Que pensent les jeunes cinaciens de ce code en gestation? En fait, ils ont pas mal de questions. Visiblement, ils savent à quel point l’agriculture vit des heures difficiles, voire cruciales. « Quand le ministre souhaite que les agriculteurs soient les vrais fournisseurs de notre alimentation en Wallonie, que l’on aille vers l’autonomie, d’accord », glisse l’un d’eux. Les circuits courts qui polluent moins et diminuent le nombre d’intermédiaires passent bien. D’autres sujets sont plus sensibles. « Mes parents ont une exploitation familiale, diversifiée, et je voudrais créer un atelier de transformation du lait. Mais vu les normes imposées par l’Afsca (Agence fédérale pour la sécurité alimentaire, NDLR), ce n’est pas rentable ». D’autres questions tournaient autour des biocarburants, des possibilités de leur consacrer des terres tout en gardant suffisamment d’espace pour une autonomie alimentaire. Tout le monde n’est pas convaincu.
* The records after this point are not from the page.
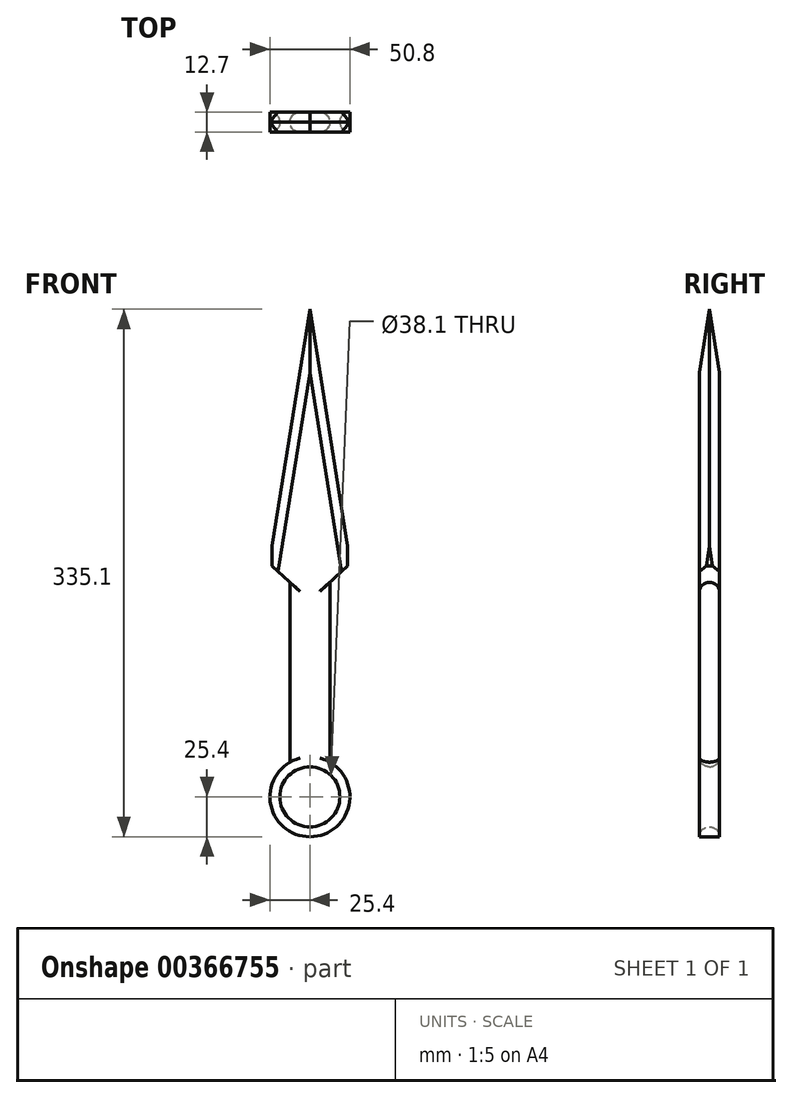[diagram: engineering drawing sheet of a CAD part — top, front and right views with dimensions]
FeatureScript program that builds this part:
annotation { "Feature Type Name" : "Feature", "Feature Type Description" : "" }
export const myFeature = defineFeature(function(context is Context, id is Id, definition is map)
    precondition{}
    {
        {
            var Q0;
            Q0=qCreatedBy(makeId("Front.planeOp"),FACE);
            var sketch = newSketch(context, id + "F0", { "sketchPlane" : qUnion([Q0])});
            skCircle(sketch, "E0", {"center": v(0, 0) * mm, "radius": 19.05 * mm});
            skCircle(sketch, "E1", {"center": v(0, 0) * mm, "radius": 25.4 * mm});
            skLineSegment(sketch, "E2", {"start": v(-12.7, 22) * mm, "end": v(-12.7, 136.3) * mm});
            skLineSegment(sketch, "E3", {"start": v(-12.7, 136.3) * mm, "end": v(-24.02, 146.5) * mm});
            skLineSegment(sketch, "E4.MirrorCS", {"start": v(12.7, 22) * mm, "end": v(12.7, 136.3) * mm});
            skLineSegment(sketch, "E5.MirrorCS", {"start": v(12.7, 136.3) * mm, "end": v(24.02, 146.5) * mm});
            skLineSegment(sketch, "E6", {"start": v(-24.02, 146.5) * mm, "end": v(-24.02, 159.2) * mm});
            skLineSegment(sketch, "E7.MirrorCS", {"start": v(24.02, 146.5) * mm, "end": v(24.02, 159.2) * mm});
            skLineSegment(sketch, "E8", {"start": v(-24.02, 159.2) * mm, "end": v(24.02, 159.2) * mm});
            skLineSegment(sketch, "E9", {"start": v(24.02, 159.2) * mm, "end": v(0, 309.7) * mm});
            skLineSegment(sketch, "E10", {"start": v(0, 309.7) * mm, "end": v(-24.02, 159.2) * mm});
            skSolve(sketch);
        }
        {
            var Q0;
            Q0=qSketchRegion(id+"F0",true);
            extrude(context, id + "F1", {"entities" : qUnion([Q0]), "depth" : 12.7 * mm});
        }
        {
            var Q0;
            Q0=makeQuery(id+"F1.opExtrude","CAP_EDGE",EDGE,{"disambiguationData":[OSD([sQuery(id+"F0.wireOp",EDGE,"E10")])],"isStart":false});
            var Q1;
            Q1=makeQuery(id+"F1.opExtrude","CAP_EDGE",EDGE,{"disambiguationData":[OSD([sQuery(id+"F0.wireOp",EDGE,"E9")])],"isStart":false});
            var Q2;
            Q2=makeQuery(id+"F1.opExtrude","CAP_EDGE",EDGE,{"disambiguationData":[OSD([sQuery(id+"F0.wireOp",EDGE,"E9")])],"isStart":true});
            var Q3;
            Q3=makeQuery(id+"F1.opExtrude","CAP_EDGE",EDGE,{"disambiguationData":[OSD([sQuery(id+"F0.wireOp",EDGE,"E10")])],"isStart":true});
            chamfer(context, id + "F2", {"entities" : qUnion([Q0, Q1, Q2, Q3]), "chamferType" : ChamferType.OFFSET_ANGLE, "width" : 6.35 * mm, "oppositeDirection" : false, "angle" : 45 * degree, "tangentPropagation" : true});
        }
        {
            var Q0;
            Q0=makeQuery(id+"F1.opExtrude","CAP_EDGE",EDGE,{"disambiguationData":[OSD([sQuery(id+"F0.wireOp",EDGE,"E4.MirrorCS")])],"isStart":true});
            var Q1;
            Q1=makeQuery(id+"F1.opExtrude","CAP_EDGE",EDGE,{"disambiguationData":[OSD([sQuery(id+"F0.wireOp",EDGE,"E4.MirrorCS")])],"isStart":false});
            var Q2;
            Q2=makeQuery(id+"F1.opExtrude","CAP_EDGE",EDGE,{"disambiguationData":[OSD([sQuery(id+"F0.wireOp",EDGE,"E2")])],"isStart":false});
            var Q3;
            Q3=makeQuery(id+"F1.opExtrude","CAP_EDGE",EDGE,{"disambiguationData":[OSD([sQuery(id+"F0.wireOp",EDGE,"E2")])],"isStart":true});
            fillet(context, id + "F3", {"entities" : qUnion([Q0, Q1, Q2, Q3]), "radius" : 6.35 * mm, "tangentPropagation" : true, "allowEdgeOverflow" : false});
        }
        {
            var Q0;
            Q0=makeQuery(id+"F1.opExtrude","CAP_EDGE",EDGE,{"disambiguationData":[OSD([sQuery(id+"F0.wireOp",EDGE,"E0")])],"isStart":true});
            var Q1;
            Q1=makeQuery(id+"F1.opExtrude","CAP_EDGE",EDGE,{"disambiguationData":[OSD([sQuery(id+"F0.wireOp",EDGE,"E0")])],"isStart":false});
            fillet(context, id + "F4", {"entities" : qUnion([Q0, Q1]), "radius" : 6.32 * mm, "tangentPropagation" : true, "allowEdgeOverflow" : false});
        }
    });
Les jeunes ressentent aussi une forte nécessité de mieux faire connaître le monde agricole. « C’est bien de penser à créer des filières pour promouvoir les fruits et légumes de Wallonie, mais il faudra parfois sensibiliser les enfants à ce qui est produit chez nous, disait en substance une étudiante. J’étais au salon des professions de Namur voici peu, je discutais avec une étudiante voulant devenir esthéticienne et qui ne savait pas que les betteraves produisent des graines ». Ou un autre étudiant: « Aujourd’hui chez BioWanze, avec un hectare de terrain, on produit non seulement de quoi faire parcourir 35.000 kilomètres à un véhicule mais aussi, en plus, des protéines qui permettent de nourrir du bétail au lieu de faire venir du soja du Brésil ou de Chine. Les gens ne le savent pas ».
Carlo Di Antonio espère un accord sur le code wallon pour la fin de cette année, à tout le moins avant la fin de la législature. D’autant qu’une réforme de la politique agricole commune est en train de se négocier.